→ WHAT THE TASK REQUIRES: Repeat the lines of the material below without any change, starting at the line that contains "name author: Gentry" and stopping after the line that contains "county / district: Coalcomán".

→ THE RECORDS:
════════
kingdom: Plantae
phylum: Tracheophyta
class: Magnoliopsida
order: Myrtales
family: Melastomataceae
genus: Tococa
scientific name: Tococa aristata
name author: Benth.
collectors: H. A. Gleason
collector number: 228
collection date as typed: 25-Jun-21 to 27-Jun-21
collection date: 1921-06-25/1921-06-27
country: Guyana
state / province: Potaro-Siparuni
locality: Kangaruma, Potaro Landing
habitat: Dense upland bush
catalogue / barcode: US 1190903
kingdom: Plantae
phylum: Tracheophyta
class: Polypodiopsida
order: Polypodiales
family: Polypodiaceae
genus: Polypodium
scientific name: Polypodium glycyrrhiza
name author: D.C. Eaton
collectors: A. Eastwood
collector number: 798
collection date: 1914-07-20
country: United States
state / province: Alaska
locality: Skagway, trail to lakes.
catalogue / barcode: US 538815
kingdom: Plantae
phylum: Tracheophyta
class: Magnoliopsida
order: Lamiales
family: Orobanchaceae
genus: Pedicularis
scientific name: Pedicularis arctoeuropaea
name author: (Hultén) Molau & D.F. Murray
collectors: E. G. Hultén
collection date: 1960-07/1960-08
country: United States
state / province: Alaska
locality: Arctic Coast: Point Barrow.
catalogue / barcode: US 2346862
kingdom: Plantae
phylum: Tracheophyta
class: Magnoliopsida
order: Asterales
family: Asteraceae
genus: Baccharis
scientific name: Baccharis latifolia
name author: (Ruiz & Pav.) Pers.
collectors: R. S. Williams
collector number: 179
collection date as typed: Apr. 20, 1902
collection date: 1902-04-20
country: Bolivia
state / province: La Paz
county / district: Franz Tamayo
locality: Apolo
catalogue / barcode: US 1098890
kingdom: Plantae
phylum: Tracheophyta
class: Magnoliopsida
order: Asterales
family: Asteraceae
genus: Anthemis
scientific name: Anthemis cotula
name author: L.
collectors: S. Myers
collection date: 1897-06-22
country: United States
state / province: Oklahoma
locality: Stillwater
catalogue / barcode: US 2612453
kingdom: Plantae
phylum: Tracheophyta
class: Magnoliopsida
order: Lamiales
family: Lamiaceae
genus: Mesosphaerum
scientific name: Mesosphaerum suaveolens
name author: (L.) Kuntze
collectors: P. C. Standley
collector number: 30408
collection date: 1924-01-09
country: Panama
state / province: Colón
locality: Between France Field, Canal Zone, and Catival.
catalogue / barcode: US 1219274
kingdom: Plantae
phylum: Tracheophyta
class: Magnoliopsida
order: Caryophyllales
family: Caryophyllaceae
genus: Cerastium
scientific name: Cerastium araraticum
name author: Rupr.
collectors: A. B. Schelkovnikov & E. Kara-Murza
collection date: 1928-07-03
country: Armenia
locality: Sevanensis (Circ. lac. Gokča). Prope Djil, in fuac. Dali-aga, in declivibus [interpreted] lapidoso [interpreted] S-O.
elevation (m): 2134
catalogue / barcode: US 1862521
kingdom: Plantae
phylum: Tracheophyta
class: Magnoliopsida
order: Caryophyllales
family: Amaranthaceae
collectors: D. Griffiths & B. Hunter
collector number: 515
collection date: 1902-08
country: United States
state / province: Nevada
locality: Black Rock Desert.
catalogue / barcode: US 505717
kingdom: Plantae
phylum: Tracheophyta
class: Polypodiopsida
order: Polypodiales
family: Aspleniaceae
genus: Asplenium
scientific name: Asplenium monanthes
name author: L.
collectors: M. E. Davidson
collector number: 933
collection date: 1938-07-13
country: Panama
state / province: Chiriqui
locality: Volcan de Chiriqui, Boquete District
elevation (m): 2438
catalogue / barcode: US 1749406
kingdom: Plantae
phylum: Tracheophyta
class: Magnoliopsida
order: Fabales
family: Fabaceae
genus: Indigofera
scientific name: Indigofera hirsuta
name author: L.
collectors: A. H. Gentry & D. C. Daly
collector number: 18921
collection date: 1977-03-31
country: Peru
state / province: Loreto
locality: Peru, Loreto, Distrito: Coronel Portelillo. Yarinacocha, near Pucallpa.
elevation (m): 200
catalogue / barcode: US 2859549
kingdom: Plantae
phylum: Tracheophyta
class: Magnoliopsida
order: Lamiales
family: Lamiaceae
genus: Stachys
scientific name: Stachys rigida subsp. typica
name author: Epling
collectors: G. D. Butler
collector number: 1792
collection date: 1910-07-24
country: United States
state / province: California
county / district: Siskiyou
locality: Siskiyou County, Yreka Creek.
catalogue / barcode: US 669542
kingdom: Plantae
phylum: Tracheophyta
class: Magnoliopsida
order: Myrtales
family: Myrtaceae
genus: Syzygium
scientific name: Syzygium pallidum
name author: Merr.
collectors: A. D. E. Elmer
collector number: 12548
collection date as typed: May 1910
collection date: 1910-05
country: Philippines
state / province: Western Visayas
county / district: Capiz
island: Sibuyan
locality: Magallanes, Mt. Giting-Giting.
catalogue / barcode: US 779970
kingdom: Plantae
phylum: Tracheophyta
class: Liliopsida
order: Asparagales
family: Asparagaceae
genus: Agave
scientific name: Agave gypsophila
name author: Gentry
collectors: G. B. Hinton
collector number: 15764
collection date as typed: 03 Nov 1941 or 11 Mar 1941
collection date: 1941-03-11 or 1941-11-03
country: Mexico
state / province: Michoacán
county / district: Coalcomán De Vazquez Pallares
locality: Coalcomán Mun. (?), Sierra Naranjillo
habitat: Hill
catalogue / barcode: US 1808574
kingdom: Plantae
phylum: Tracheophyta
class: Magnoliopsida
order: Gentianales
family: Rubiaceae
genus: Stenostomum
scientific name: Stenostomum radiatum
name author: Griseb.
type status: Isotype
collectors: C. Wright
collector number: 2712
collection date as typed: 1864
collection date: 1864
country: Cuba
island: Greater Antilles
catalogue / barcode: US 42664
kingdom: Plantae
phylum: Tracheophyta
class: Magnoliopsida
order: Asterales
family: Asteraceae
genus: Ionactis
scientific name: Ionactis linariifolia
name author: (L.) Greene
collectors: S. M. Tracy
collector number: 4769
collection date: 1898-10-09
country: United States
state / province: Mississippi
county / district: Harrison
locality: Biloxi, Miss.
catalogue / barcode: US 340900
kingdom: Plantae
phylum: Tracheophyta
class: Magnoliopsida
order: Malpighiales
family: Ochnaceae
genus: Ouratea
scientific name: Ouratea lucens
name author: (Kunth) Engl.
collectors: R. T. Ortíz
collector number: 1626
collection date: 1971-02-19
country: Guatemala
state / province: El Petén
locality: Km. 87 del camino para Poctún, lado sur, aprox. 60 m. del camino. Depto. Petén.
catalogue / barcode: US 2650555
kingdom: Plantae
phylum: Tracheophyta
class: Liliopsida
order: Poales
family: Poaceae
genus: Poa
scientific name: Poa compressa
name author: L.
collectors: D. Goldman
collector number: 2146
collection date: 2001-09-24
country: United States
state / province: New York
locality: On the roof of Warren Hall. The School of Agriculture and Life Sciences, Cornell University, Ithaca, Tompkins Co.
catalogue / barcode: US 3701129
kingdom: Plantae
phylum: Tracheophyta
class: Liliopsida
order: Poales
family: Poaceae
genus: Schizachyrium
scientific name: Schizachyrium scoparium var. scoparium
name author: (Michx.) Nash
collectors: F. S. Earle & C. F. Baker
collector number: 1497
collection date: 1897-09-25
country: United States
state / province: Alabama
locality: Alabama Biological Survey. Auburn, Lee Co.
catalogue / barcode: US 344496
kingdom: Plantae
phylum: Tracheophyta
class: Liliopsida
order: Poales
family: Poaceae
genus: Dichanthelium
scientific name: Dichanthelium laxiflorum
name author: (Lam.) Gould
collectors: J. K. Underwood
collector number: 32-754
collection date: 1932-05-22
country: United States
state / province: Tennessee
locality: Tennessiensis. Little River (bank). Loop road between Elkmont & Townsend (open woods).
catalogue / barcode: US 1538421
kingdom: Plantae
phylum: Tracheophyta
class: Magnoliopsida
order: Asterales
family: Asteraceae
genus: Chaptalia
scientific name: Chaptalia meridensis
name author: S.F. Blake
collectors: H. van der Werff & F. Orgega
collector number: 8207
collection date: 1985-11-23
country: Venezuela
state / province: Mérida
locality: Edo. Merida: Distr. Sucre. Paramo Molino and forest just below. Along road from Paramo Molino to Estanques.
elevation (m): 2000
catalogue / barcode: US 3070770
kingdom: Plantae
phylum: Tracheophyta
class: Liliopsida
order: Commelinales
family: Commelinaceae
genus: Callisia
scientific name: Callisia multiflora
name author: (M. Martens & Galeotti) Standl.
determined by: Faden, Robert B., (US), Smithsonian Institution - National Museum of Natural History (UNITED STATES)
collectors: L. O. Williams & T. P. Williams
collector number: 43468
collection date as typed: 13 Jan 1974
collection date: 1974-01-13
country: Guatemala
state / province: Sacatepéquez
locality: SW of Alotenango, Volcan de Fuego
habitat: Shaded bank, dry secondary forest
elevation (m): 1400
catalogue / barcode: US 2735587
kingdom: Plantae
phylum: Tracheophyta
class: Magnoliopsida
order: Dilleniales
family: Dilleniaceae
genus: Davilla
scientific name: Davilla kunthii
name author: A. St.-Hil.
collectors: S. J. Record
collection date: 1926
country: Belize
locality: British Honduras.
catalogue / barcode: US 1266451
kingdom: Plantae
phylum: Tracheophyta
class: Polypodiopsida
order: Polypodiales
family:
════════
→ CORRECT RESPONSE:
name author: Gentry
collectors: G. B. Hinton
collector number: 15764
collection date as typed: 03 Nov 1941 or 11 Mar 1941
collection date: 1941-03-11 or 1941-11-03
country: Mexico
state / province: Michoacán
county / district: Coalcomán De Vazquez Pallares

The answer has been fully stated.